Again he glanced down at her quickly, wondering.... But her eyes were those of a child.
Presently their path led them through a gate into a field in which a few cows were grazing; and on seeing them Dolly hesitated.
“You’ll think me awfully silly,” she faltered, swallowing nervously, “but I’m rather frightened of cows.”
He smiled down at her. “Take my arm,” he said; and without waiting for her to do so, he linked his own arm in hers and laid his hand over her fingers.
She looked anxiously at a mild-eyed, motherly cow which, weighed down by her full udder, moved towards them slowly. “Oh dear,” she whispered, “d’you think that cow is a bull?”
She tugged at his arm, hurrying him forward; and thereat he closed his hand more tightly over hers and drew her close to him. He had always regarded himself as a man of the world, and his intellect had ever poked fun at his sentiments.
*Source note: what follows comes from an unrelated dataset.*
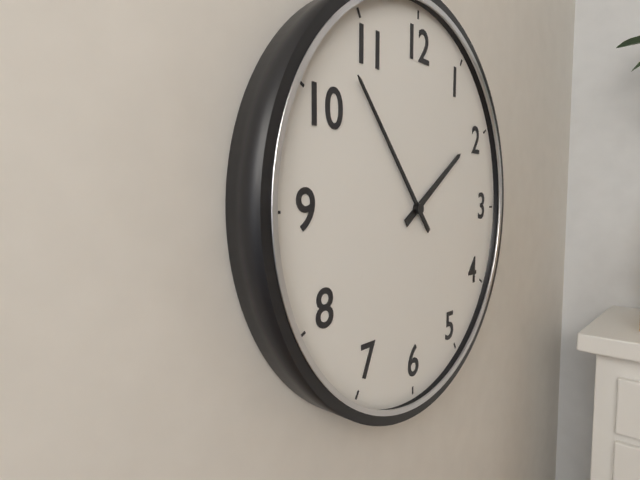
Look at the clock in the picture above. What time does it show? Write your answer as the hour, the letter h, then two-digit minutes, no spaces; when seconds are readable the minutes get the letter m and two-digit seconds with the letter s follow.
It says 1h53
Yet now, in a situation so blatantly commonplace that he might have been expected to be totally unmoved by it, he was intrigued like a novice. Protecting a maiden from the cows!—it was the A.B.C. of the bumpkin’s lovelore; and yet that vulgar old lady, Nature, had once more effectually employed her hackneyed device to his undoing, and here was he rejoicing in his protective strength, thrilled by the beating heart of a frightened girl, as all his ancestors for hundreds of thousands of years had been thrilled before him in the heydays of their adolescence and in the morning of life.
The amiable cow breathed heavily at them from a discreet distance, and then, suddenly hilarious, lowered her head, kicked out her hind legs, and gambolled beside them for a few yards.
“Oh, oh!” cried Dolly, grabbing at Jim’s coat with her disengaged hand. “I’m sure he’s going to toss us! Oh, do let’s run!”
Jim halted, and held out his hand to the matronly beast. At that moment the jeering sprite which sits in the brain of every Anglo-Saxon, pointing with the finger of mockery at his heroics, was pushed from its throne; and for a brief spell the bravado of primitive, gasconading man—the young Adam cock-a-hoop—was dominant. Jim stepped forward, dragging Dolly with him, and hit the astonished cow sharply across her flank with his hand, whereat she went off at her best speed across the turf.
“Oh, how brave you are!” whispered Dolly; and with that the jesting sprite climbed back upon its throne, and Jim was covered with shame.